The survey, taken from January 18-28, found registered investment adviser (RIA) optimism has risen significantly since July 2010. More than three-quarters of advisers surveyed (77%) expect the S&P 500 to rise in the next six months, up from 63% in the July 2010.
Sixty-eight percent of advisers think consumer spending will increase in the next six months, compared to only 42% in July 2010. Seventeen percent believe unemployment will increase, compared to 32% in July 2010. And 38% say the housing market will continue to soften, down from 53% last July.
When asked about various economic issues currently making headlines, advisers said the following:
- U.S. Treasury yields: Sixty-four percent think U.S. Treasury yields will increase in the next six months, while only 8% think they will go down.
- Bush tax cuts: An overwhelming majority (85%) believe the extension of the Bush tax cuts will have a favorable impact on the stock market and economy overall.
- Quantitative easing: Fifty-five percent say the quantitative easing activities being conducted by the Federal Reserve will have a favorable impact on the stock market and economy overall.
- Inflation: Sixty-four percent think inflation will increase over the next six months, up significantly from 28% six months ago.
- Cost basis reporting changes: Nearly half of RIAs’ clients (48%) are unaware of the impact the recent changes to cost basis reporting will have on their tax situation.
The survey also found independent advisers’ interest in equities is likely to increase over the next six months.
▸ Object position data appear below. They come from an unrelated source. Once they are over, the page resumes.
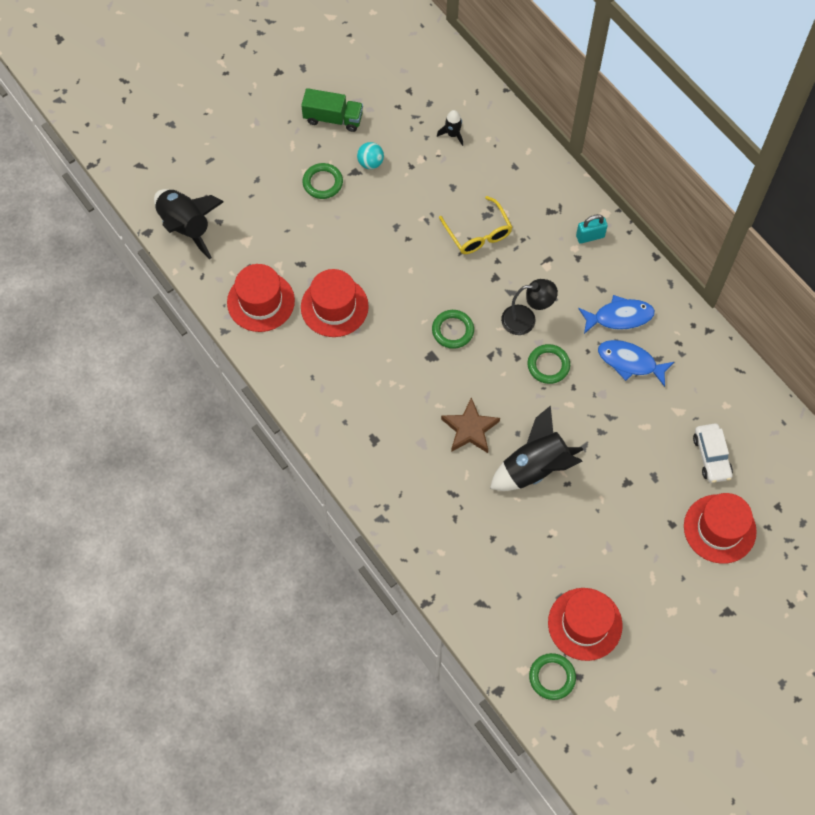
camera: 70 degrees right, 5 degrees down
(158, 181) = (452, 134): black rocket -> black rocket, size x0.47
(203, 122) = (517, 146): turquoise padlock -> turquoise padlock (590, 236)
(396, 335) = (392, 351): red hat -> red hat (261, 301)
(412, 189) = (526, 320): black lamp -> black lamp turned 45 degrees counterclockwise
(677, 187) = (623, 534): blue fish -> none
Thirty-nine percent of respondents said they will invest more in domestic large cap compared to 27% in July 2010. Twenty-eight percent plan to invest more of their portfolio in international large cap in emerging markets, while 22% plan to increase investment in international small cap in emerging markets. Only 9% plan to increase their investment in cash and 6% in fixed income.
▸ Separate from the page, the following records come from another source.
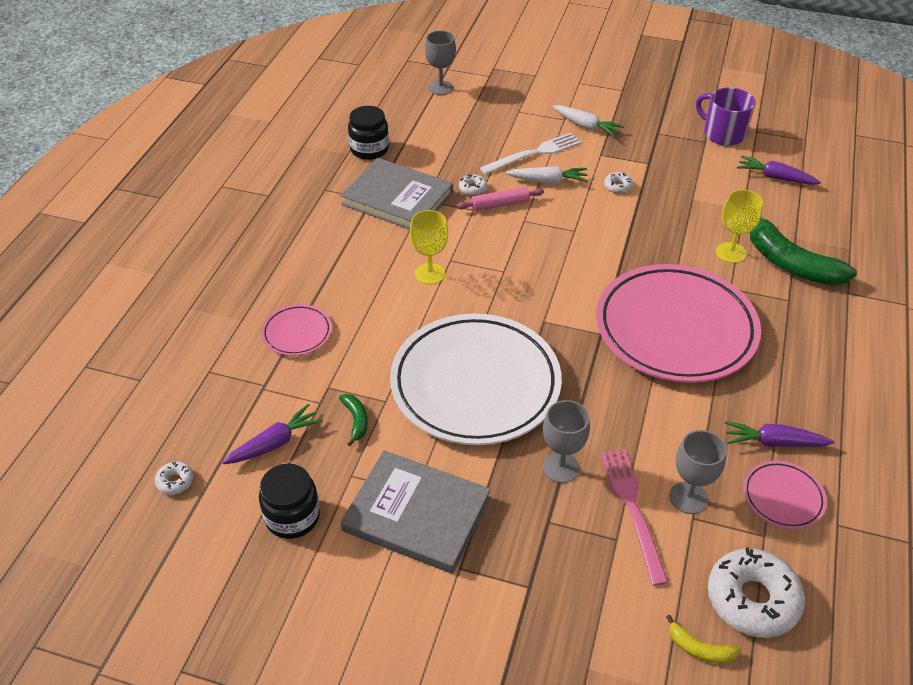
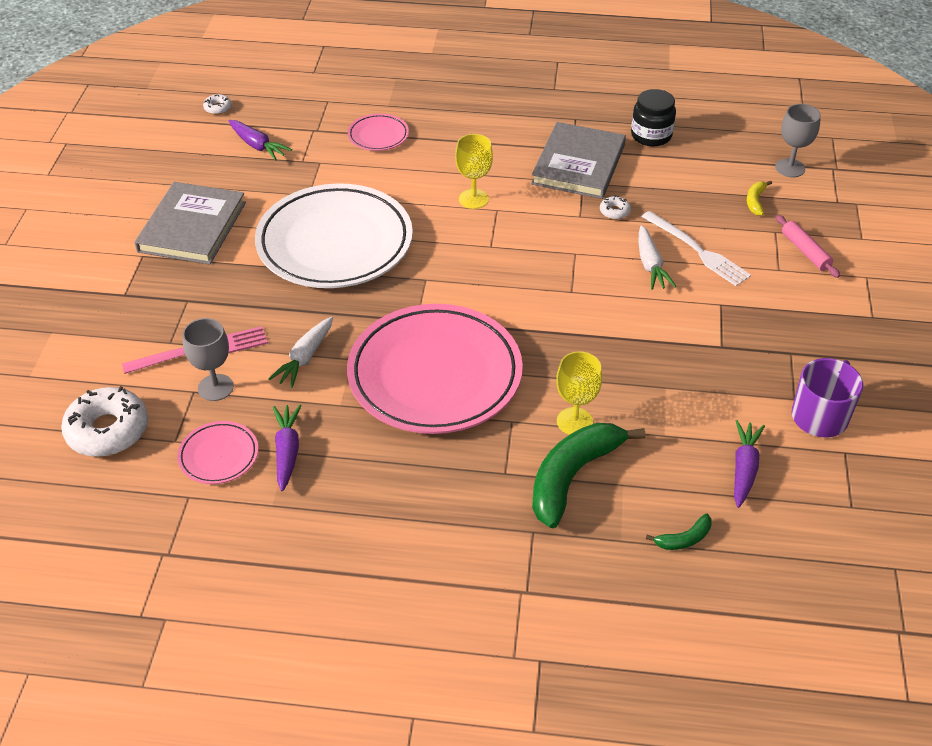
camera: 80 degrees right, 0 degrees up
(292, 516) = (188, 166): black jar -> none
(356, 420) = (285, 182): green banana -> green banana (684, 539)
(500, 204) = (595, 233): pink rolling pin -> pink rolling pin (805, 251)
(561, 467) = (244, 303): grey goblet -> none
(586, 126) = (772, 288): white carrot -> white carrot (305, 358)
(618, 186) = (663, 321): white donut -> none
(699, 648) = (63, 396): yellow banana -> yellow banana (755, 201)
Exchange-traded funds (ETFs) continue to be an investment vehicle of choice for RIAs, with 84% of those surveyed saying they currently use ETFs. Their popularity shows no signs of slowing down over the next six months: 31% of those surveyed say they plan to invest more in ETFs, the most of any investment vehicle. Alternative investments ranked second among advisers as the investment vehicle in which they expect to invest more, followed by actively managed mutual funds.
Client optimism is also rising, but not quite as sharply. Over the past six months, the number of advisers’ clients that needed reassurance that they will achieve their investment goals declined, falling to 23%, down from 30% in July 2010 and down from a high of 49% in January 2009.
Specifically, more than half of advisers’ clients (53%) feel more optimistic about the economy than they did in July 2010, and 56% of clients feel more positive about their investment performance than they did six months ago, up from 14% in July 2010. However, clients remain cautious about retirement with only 23% more optimistic that they will be able to retire on time. According to advisers, 34% of their clients are reducing expenses, down from 47% in July 2010, and 22% are spending more money on discretionary items, up from 8% last summer.